Estoy despierta en la hora muerta, tres de la madrugada y hay quienes aseguran que esta es la hora de la noche en que más actividad presentan las almas y los espíritus que reinan en la oscuridad.
La particularidad de esta noche no es la lluvia que cae como música sino mis oídos que todo lo escuchan diferente, que hacen de los sonidos del silencio armoniosa melodía para mi consuelo.
Noche de insomnio, el ensueño llega lentamente cuando cierro los ojos, que todavía no me acostumbro a esta vigilia, que invento cada día una mentira fantástica gracias a la poesía para poder soportar la realidad.
Los bares están atestados de gente, el hedor es a sudor a olvido y a dolor, los otros tratan de escapar en el licor y yo me estremesco mientras la savia recorre mis venas y el vino llega a la cabeza; de nuevo la divina ensoñación conmueve a mis sentidos.
Querer sentir así tanto deseo, tanto placer y satisfacción gracias a los ilusorios lenitivos.
No me avergüenza, mi hedonismo, es el pago que doy a la sociedad de los falsos valores, la única forma que tengo para reírme de las tragedias de esta vida, viciada de placer y de inocencia que no escapa a la sordidez de la época y que se manifiesta en todas las expresiones verdaderas de éxtasis y pasión inmersas en el estrecho que hay entre la vigilia y el sueño.
Esta es mi gran virtud, escuchar mi propia voz y obedecer a sus caprichos, como diría Zaratustra: virtud no es la indolencia de mi vicio sino la complacencia de mi yo.

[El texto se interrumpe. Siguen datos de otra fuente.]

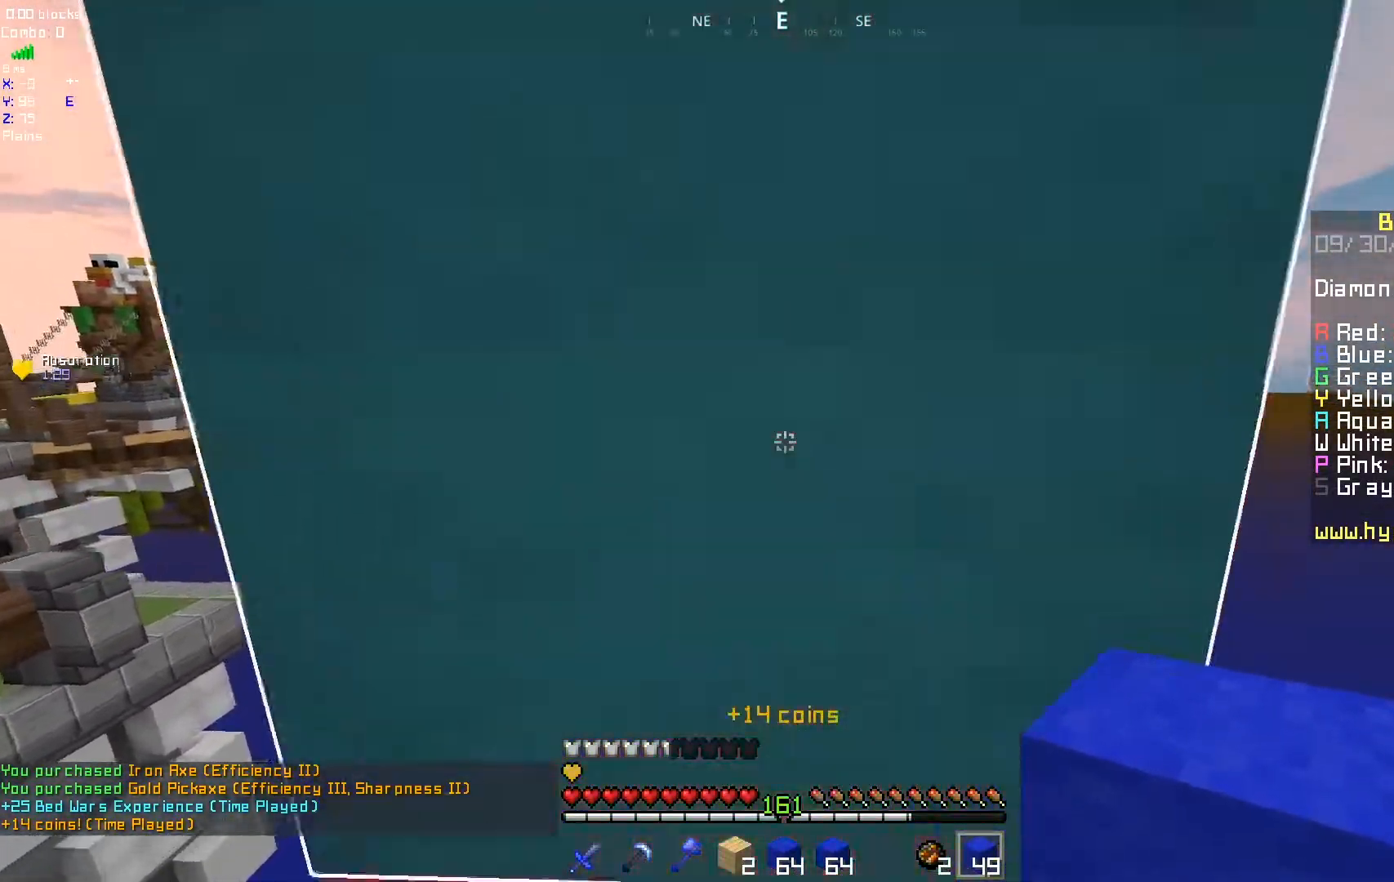
{"keys": ["d"], "mouse": [], "events": [[283, "mouse_right", "down"], [417, "mouse_right", "up"]]}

De nuevo no hay más que los sonidos del silencio, el tic-tac del segundero que incansable marca el tiempo y una gota de rocío que cae en la oscuridad de la madrugada, por eso me gusta la noche, porque nada interrumpe mi encuentro fantasmal con los libros, donde converge la ficción y la realidad, el odio y el amor, la pasión y el dolor.
Es el mundo de los libros el que me da vida, porque es mejor vivir la historia de otros que la propia que es real y contradictoria.